Reading Rdata file with different encoding

Waldir Leoncio picture Waldir Leoncio · Dec 1, 2015 · Viewed 10.1k times · Source

I have an .RData file to read on my Linux (UTF-8) machine, but I know the file is in Latin1 because I've created them myself on Windows. Unfortunately, I don't have access to the original files or a Windows machine and I need to read those files on my Linux machine.

To read an Rdata file, the normal procedure is to run load("file.Rdata"). Functions such as read.csv have an encoding argument that you can use to solve those kind of issues, but load has no such thing. If I try load("file.Rdata", encoding = latin1), I just get this (expected) error:

Error in load("file.Rdata", encoding = "latin1") : unused argument (encoding = "latin1")
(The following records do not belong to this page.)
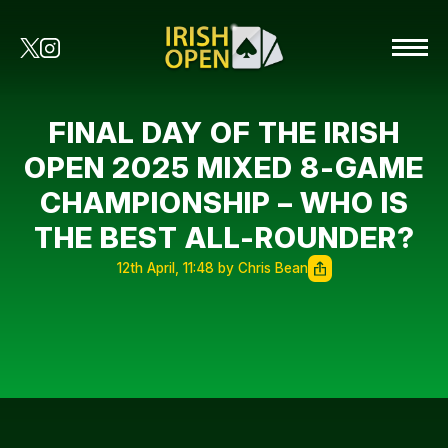
FINAL DAY OF THE IRISH
OPEN 2025 MIXED 8-GAME
CHAMPIONSHIP – WHO IS
THE BEST ALL-ROUNDER?
12th April, 11:48 by Chris Bean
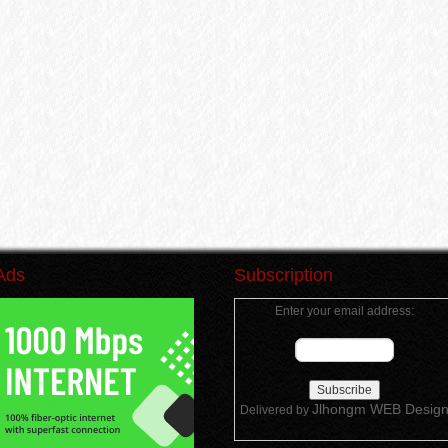
Ads
Subscription
Enter your email address:
Jlhongm WEB Desig
Delivered by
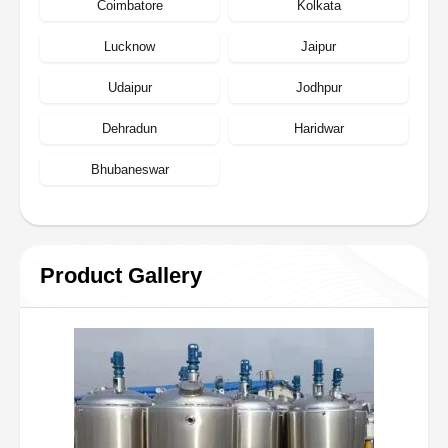
Coimbatore
Kolkata
Lucknow
Jaipur
Udaipur
Jodhpur
Dehradun
Haridwar
Bhubaneswar
Product Gallery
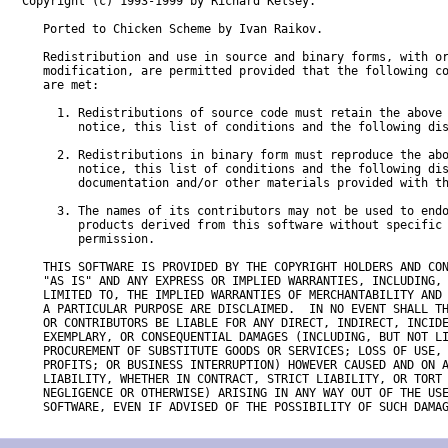
Copyright (c) 1993-1999 by Richard Kelsey.  

   Ported to Chicken Scheme by Ivan Raikov.

   Redistribution and use in source and binary forms, with or
   modification, are permitted provided that the following co
   are met:

     1. Redistributions of source code must retain the above 
        notice, this list of conditions and the following dis
     2. Redistributions in binary form must reproduce the abo
        notice, this list of conditions and the following dis
        documentation and/or other materials provided with th
     3. The names of its contributors may not be used to endo
        products derived from this software without specific 
        permission.

   THIS SOFTWARE IS PROVIDED BY THE COPYRIGHT HOLDERS AND CON
   "AS IS" AND ANY EXPRESS OR IMPLIED WARRANTIES, INCLUDING, 
   LIMITED TO, THE IMPLIED WARRANTIES OF MERCHANTABILITY AND 
   A PARTICULAR PURPOSE ARE DISCLAIMED.  IN NO EVENT SHALL TH
   OR CONTRIBUTORS BE LIABLE FOR ANY DIRECT, INDIRECT, INCIDE
   EXEMPLARY, OR CONSEQUENTIAL DAMAGES (INCLUDING, BUT NOT LI
   PROCUREMENT OF SUBSTITUTE GOODS OR SERVICES; LOSS OF USE, 
   PROFITS; OR BUSINESS INTERRUPTION) HOWEVER CAUSED AND ON A
   LIABILITY, WHETHER IN CONTRACT, STRICT LIABILITY, OR TORT 
   NEGLIGENCE OR OTHERWISE) ARISING IN ANY WAY OUT OF THE USE
   SOFTWARE, EVEN IF ADVISED OF THE POSSIBILITY OF SUCH DAMA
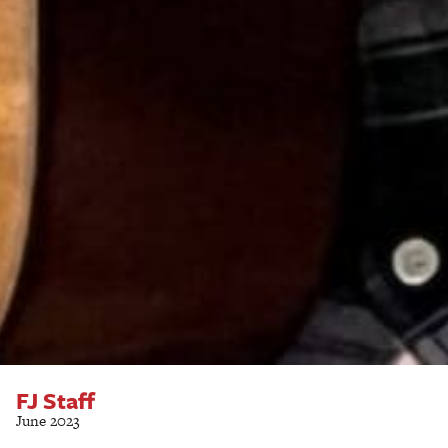
FJ Staff
June 2023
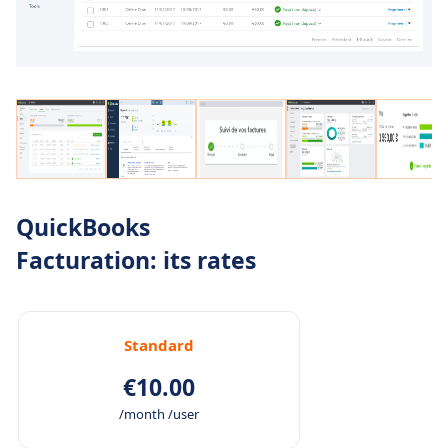
QuickBooks
Facturation: its rates
Standard
€10.00
/month /user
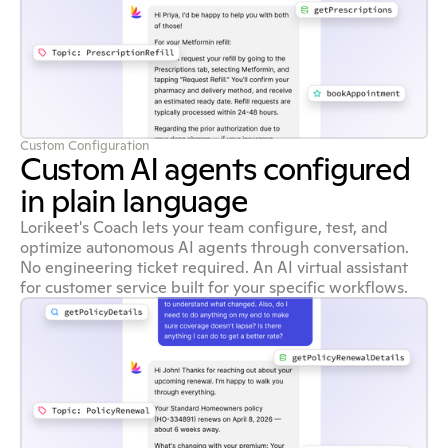
Custom Configuration
Custom AI agents configured
in plain language
Lorikeet's Coach lets your team configure, test, and
optimize autonomous AI agents through conversation.
No engineering ticket required. An AI virtual assistant
for customer service built for your specific workflows.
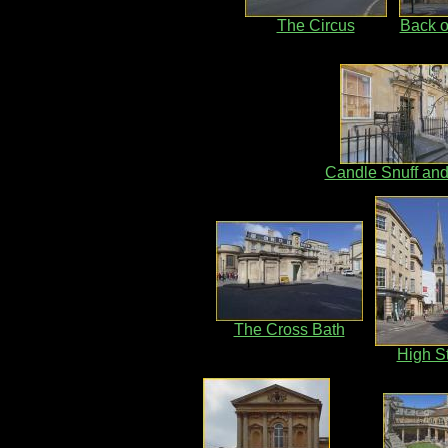
The Circus
Back o
Candle Snuff an
The Cross Bath
High St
What else can I do? My files are loaded with text variables containing accents that get corrupted when opened in an UTF-8 environment.

Answer

Waldir Leoncio picture Waldir Leoncio · Dec 2, 2015

Thanks to 42's comment, I've managed to write a function to recode the file:

fix.encoding <- function(df, originalEncoding = "latin1") {
  numCols <- ncol(df)
  for (col in 1:numCols) Encoding(df[, col]) <- originalEncoding
  return(df)
}

The meat here is the command Encoding(df[, col]) <- "latin1", which takes column col of dataframe df and converts it to latin1 format. Unfortunately, Encoding only takes column objects as input, so I had to create a function to sweep all columns of a dataframe object and apply the transformation.

Of course, if your problem is in just a couple of columns, you're better off just applying the Encoding to those columns instead of the whole dataframe (you can modify the function above to take a set of columns as input). Also, if you're facing the inverse problem, i.e. reading an R object created in Linux or Mac OS into Windows, you should use originalEncoding = "UTF-8".